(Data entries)
"""

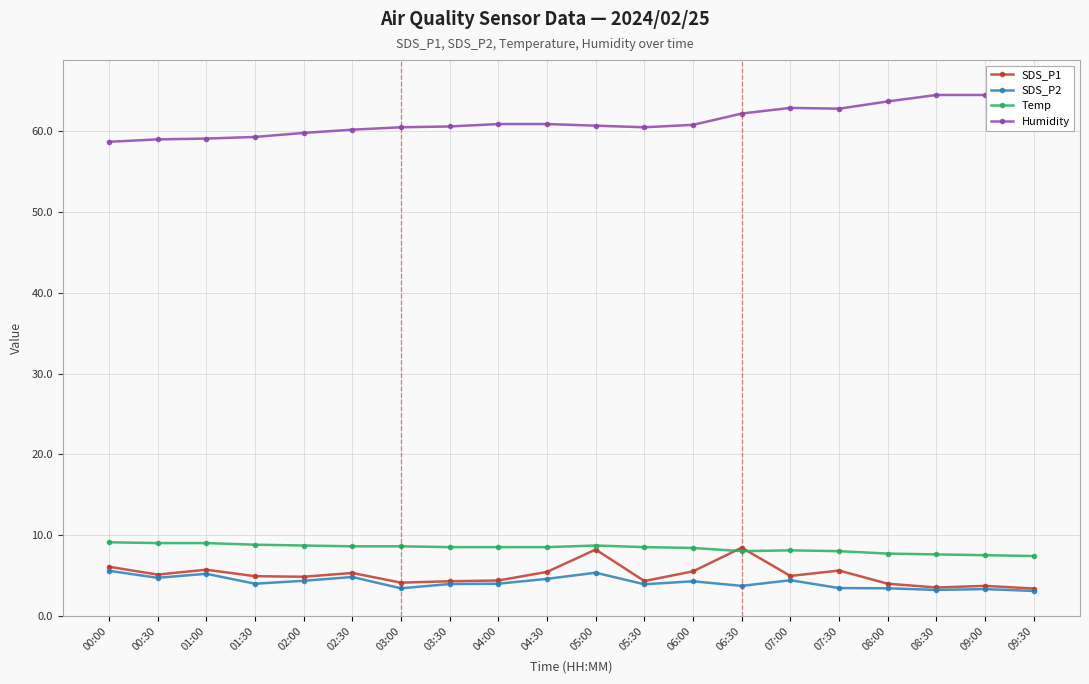

True or false: Temp and Humidity intersect in this chart.

False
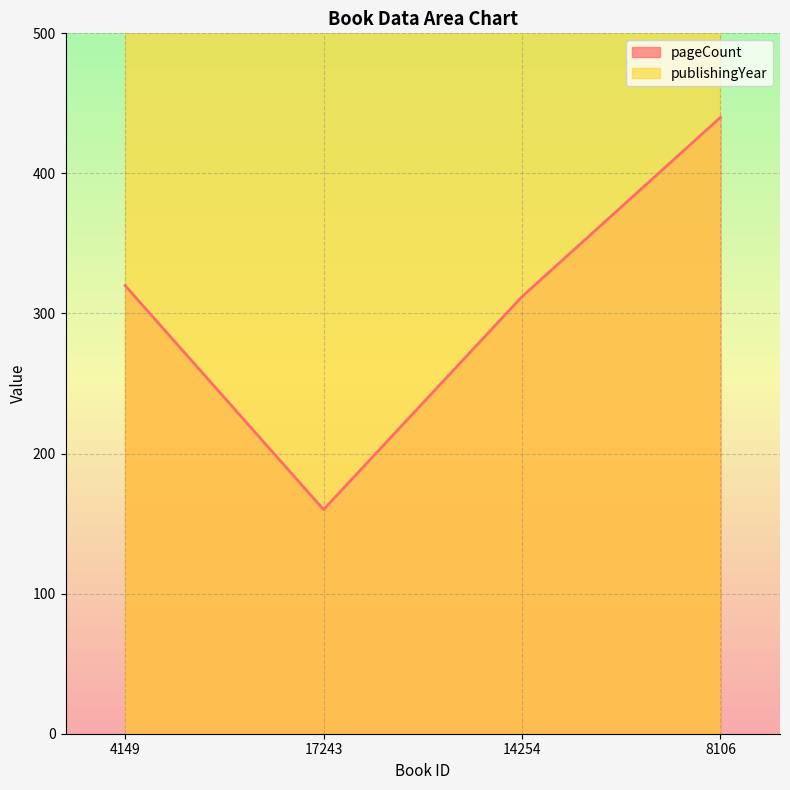

Which category has the highest value across all series?

8106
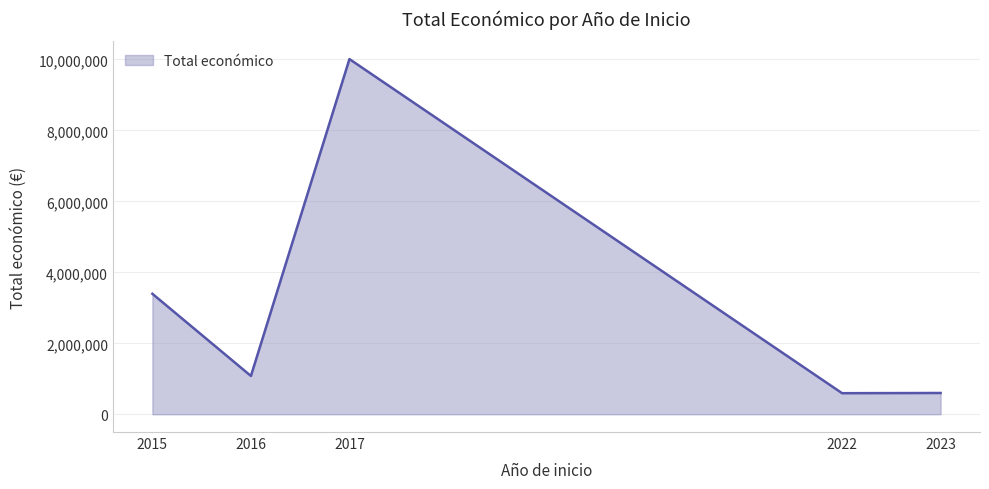

Count the number of data series in this chart.

1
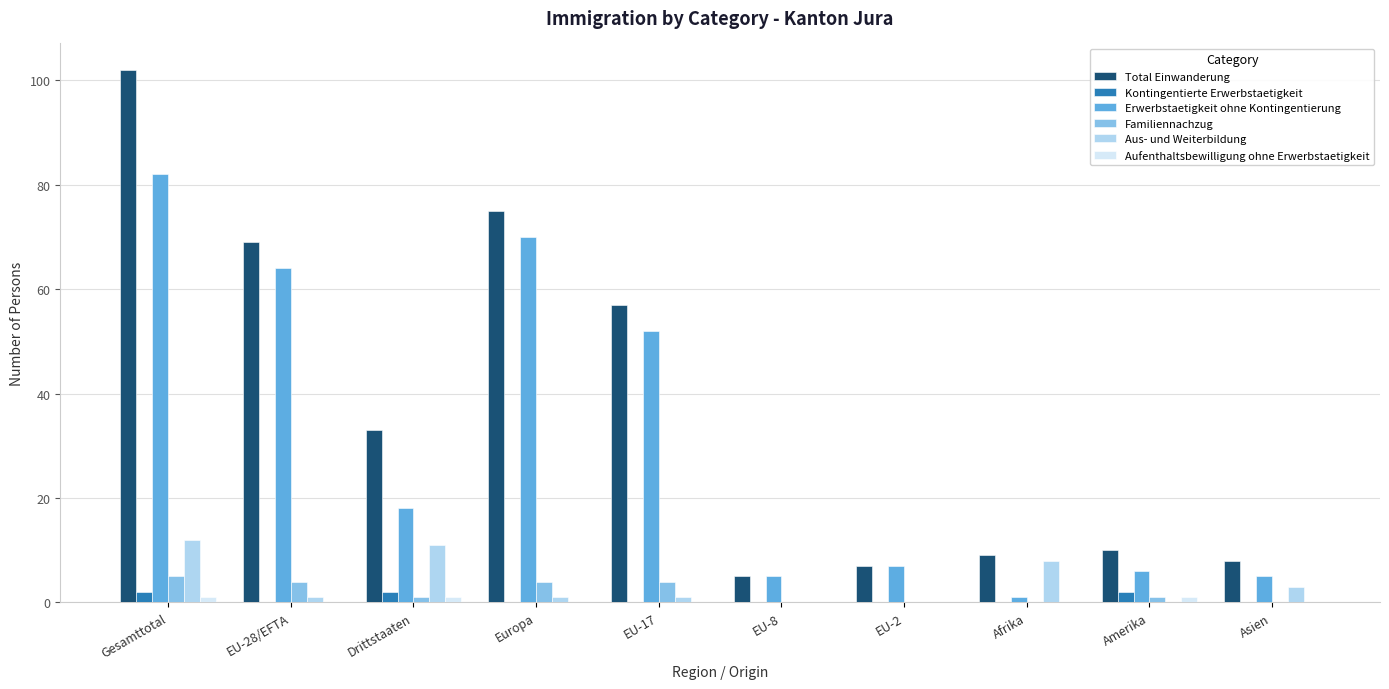

The Erwerbstaetigkeit ohne Kontingentierung series shows 8 at Drittstaaten. True or false?

False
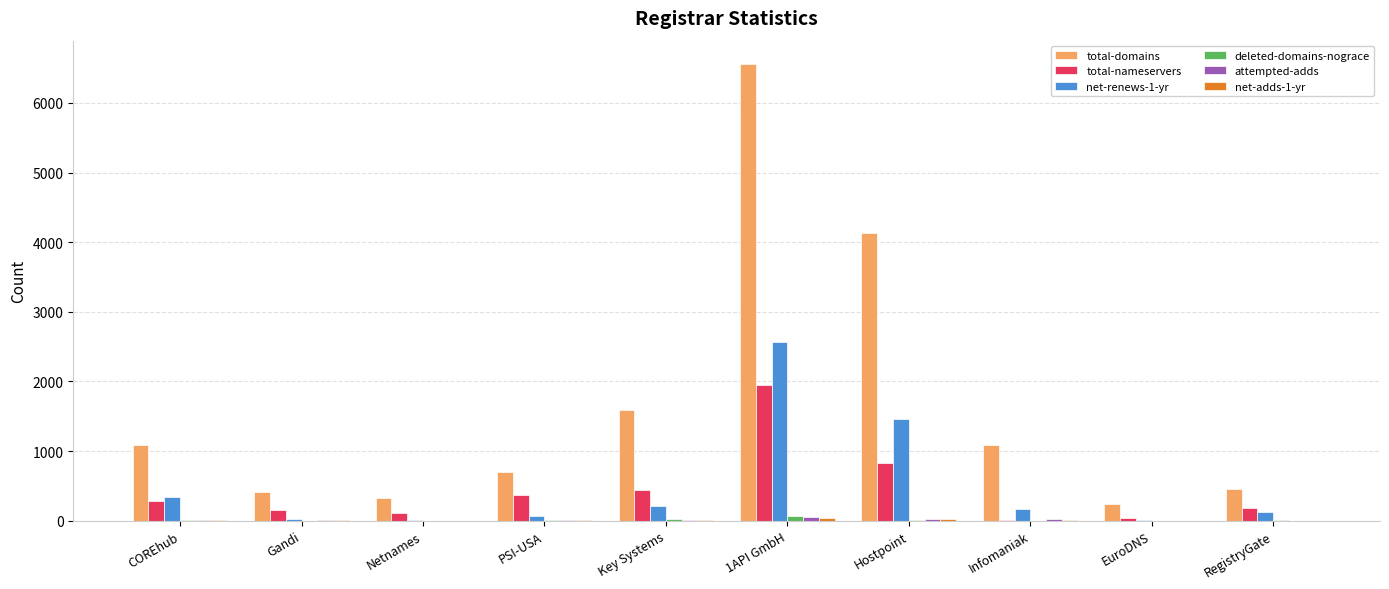

True or false: net-renews-1-yr has a value of 1465 at Hostpoint.

True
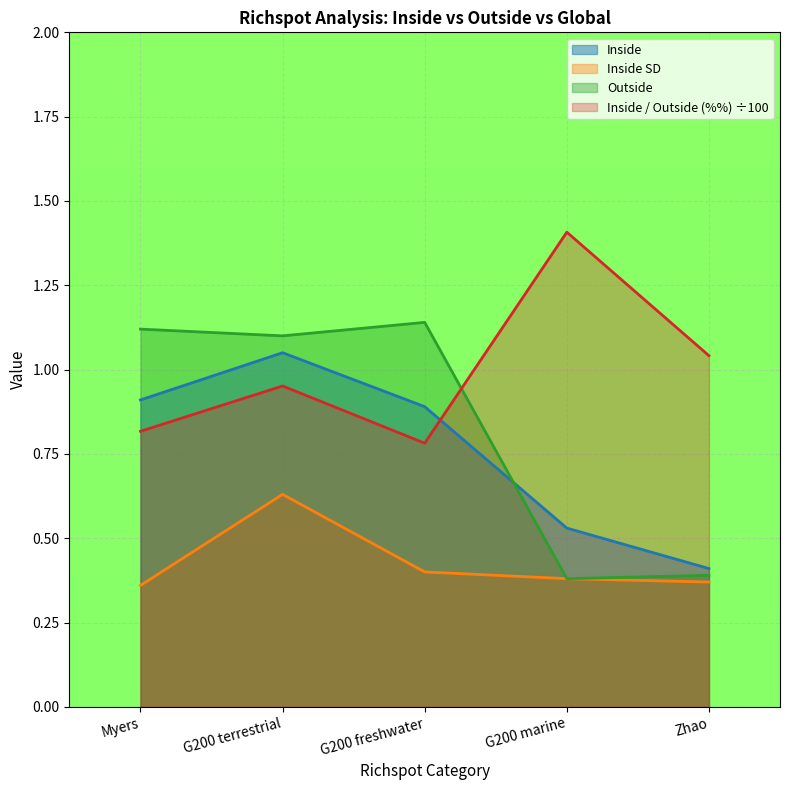

Which series ends up on top after the final intersection of Inside and Inside / Outside (%)?

Inside / Outside (%)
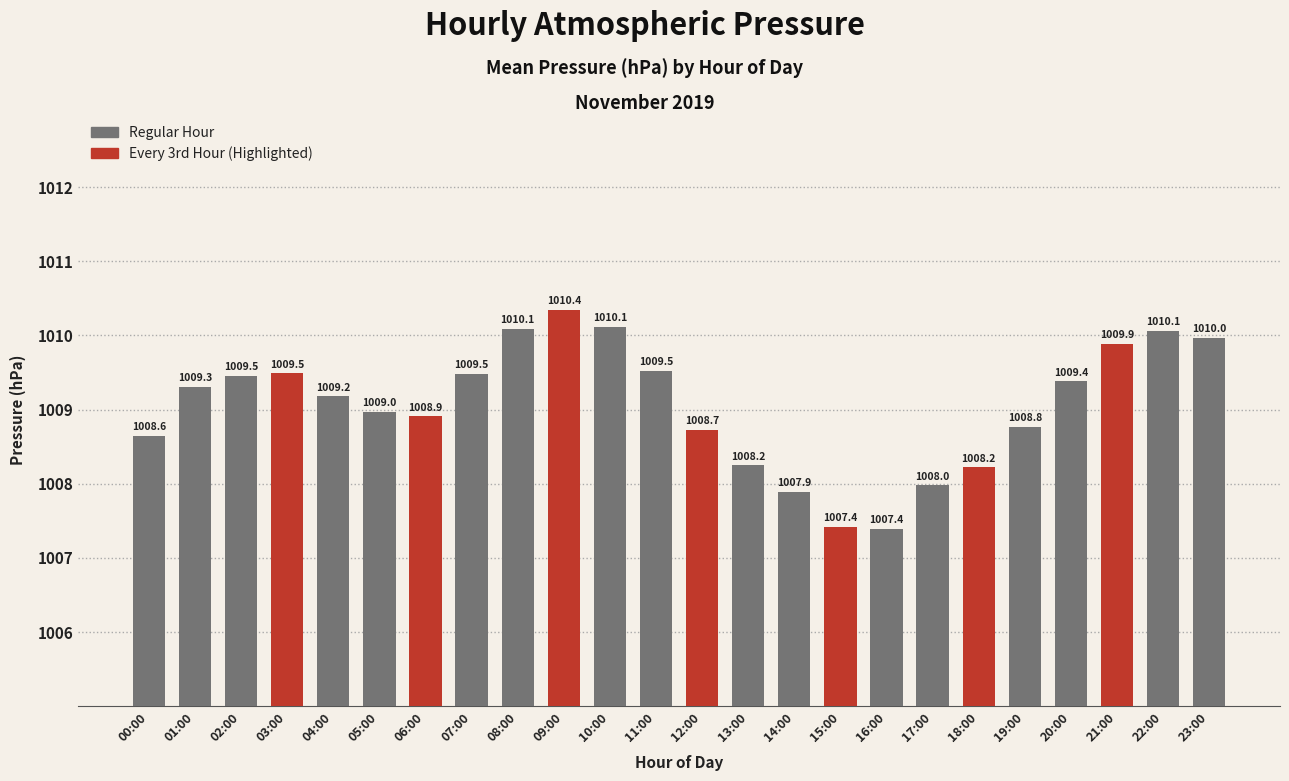

Is it true that the value at 11:00 is 1009.5?

True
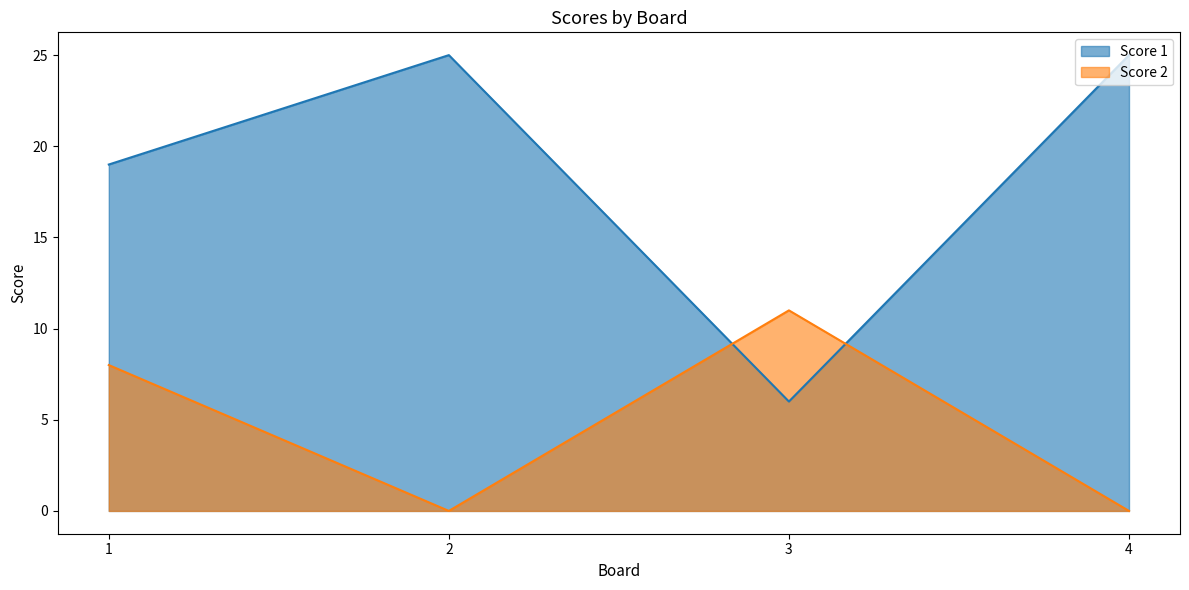

Between 3 and 4, which is larger?

4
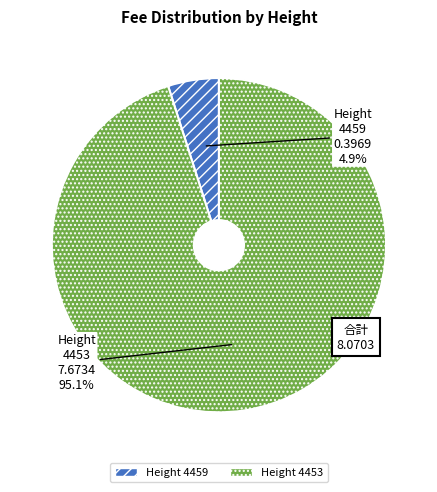

Does any single category account for the majority?

Yes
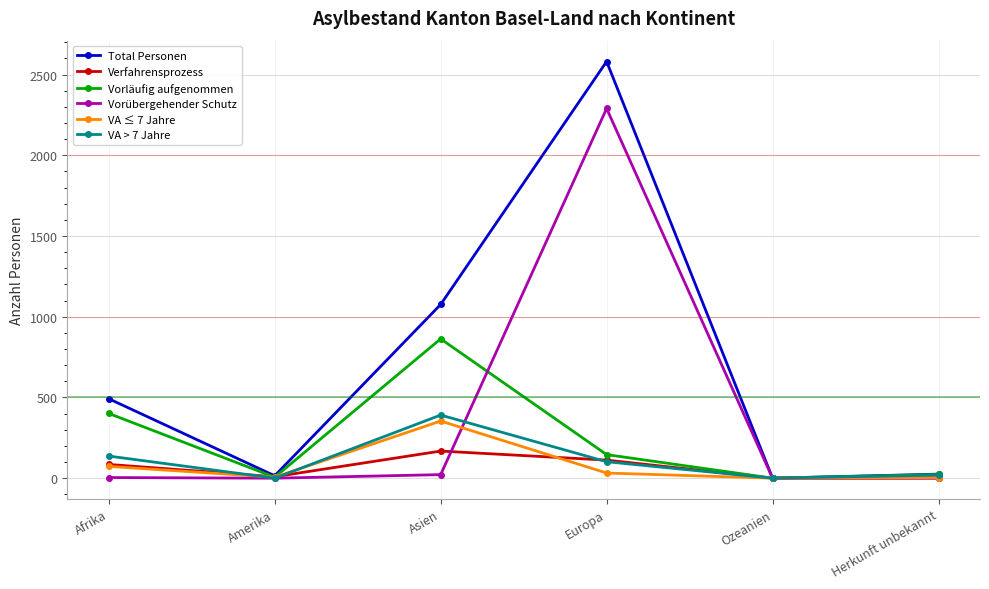

Which series has the largest range (max minus min)?

Total Personen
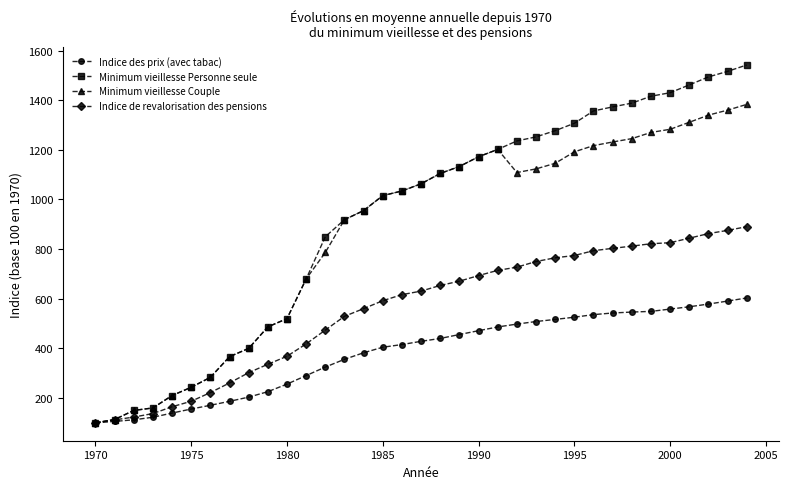

Rank the series by their maximum value, from lowest to highest.

Indice des prix (avec tabac), Indice de revalorisation des pensions, Minimum vieillesse Couple, Minimum vieillesse Personne seule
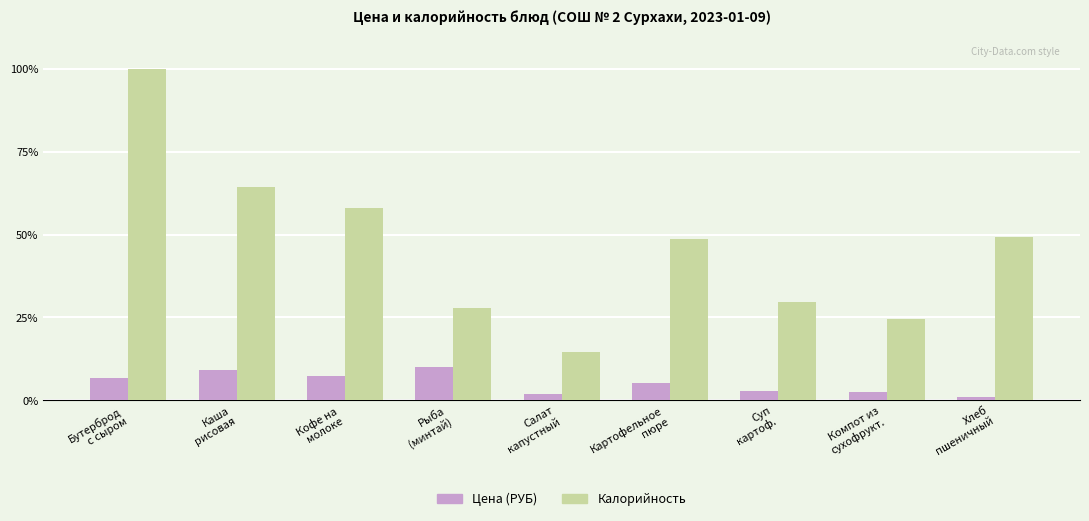

What is the average value of the Калорийность series?

46.3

"""

### WHAT YOU SHOULD DO:
Copy out every line of the data entries above word for word, leaving out the pictures.

### TASK ANSWER:
True or false: Temp and Humidity intersect in this chart.

False

Which category has the highest value across all series?

8106

Count the number of data series in this chart.

1

The Erwerbstaetigkeit ohne Kontingentierung series shows 8 at Drittstaaten. True or false?

False

True or false: net-renews-1-yr has a value of 1465 at Hostpoint.

True

Which series ends up on top after the final intersection of Inside and Inside / Outside (%)?

Inside / Outside (%)

Is it true that the value at 11:00 is 1009.5?

True

Between 3 and 4, which is larger?

4

Does any single category account for the majority?

Yes

Which series has the largest range (max minus min)?

Total Personen

Rank the series by their maximum value, from lowest to highest.

Indice des prix (avec tabac), Indice de revalorisation des pensions, Minimum vieillesse Couple, Minimum vieillesse Personne seule

What is the average value of the Калорийность series?

46.3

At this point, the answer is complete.